Building a better life
Responsible ownership, positive training and a better understanding of other species are key to successful human-animal interactions
I found an abandoned baby bird in our balcony. It has no feathers. I cannot identify it. How should I treat it?
First task is to identify what type of baby bird is it. Whether is a nestling or fledgling. A nestling has few or no feathers, and if found on the ground, they need your help. These baby birds are too young to leave the nest and are unable to fly.
Fledglings are juvenile birds who have a mix of fuzzy down and adult feathers and are learning to fly. You may come across them hopping along on the ground, perching on low-hanging branches, or hiding under bushes, but as long as they're healthy, just let them be. Healthy fledglings can stand upright and will tuck their wings tightly against their bodies.
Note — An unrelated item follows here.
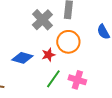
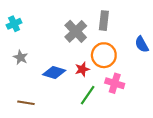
pink cross: (77, 80) -> (115, 83), moved

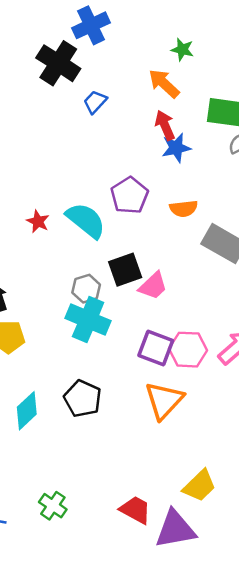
If you come across a fallen nestling who isn't injured, shaking, or weak and you can locate the nest, use clean or gloved hands to place the bird back into the nest quickly.
If you can't see or reach the original nest, make one out of a small basket, kitchen strainer, or small plastic container with holes punched in the bottom. Ideally the nest should be cereal-bowl shaped, well-padded with tissue paper, and of a non-slippery material, otherwise the bird's legs could spread out sideways and become deformed.
Fasten the nest in a sheltered area of the tree closest to the bird's original location but out of range of any cats or dogs.
Watch quietly for a few hours to make sure that a parent comes back to feed the nestling. If the parent doesn't return, then secure the bird by using clean or gloved hands to place the bird inside a cardboard box lined with paper towels.
While you're working to get help for the animal, keep him or her warm and quiet by placing a heating pad on the lowest setting under half of the box or placing a small hot water bottle inside the box. Then put the box in a closet or another warm, dark, quiet, and safe place away from people and animals.
Take a picture of the bird and send it to as many wildlife organisations as you know, asking for identification and what food to feed it. In the meantime try mincemeat, worms, small pieces of fruit like the melon variety, soaked rice or oatmeal. It needs food every hour.
What should I do when I see a community dog in danger or ill-health?
Don't attempt to hug an injured dog and keep your face away from its mouth.
Perform any examination slowly. Stop if the dog gets agitated.
Call the vet before moving the dog, so they can be ready before you arrive.
If it is a wound or a minor injury, then you can treat it but if you even have a hint of a major bruise then contact an animal hospital or an animal protection group.
If you see any act of animal cruelty then mention it. Never allow an animal to stay in danger. File a First Information Report and then contact an animal protection group.
Make sure to follow up on the dog's health.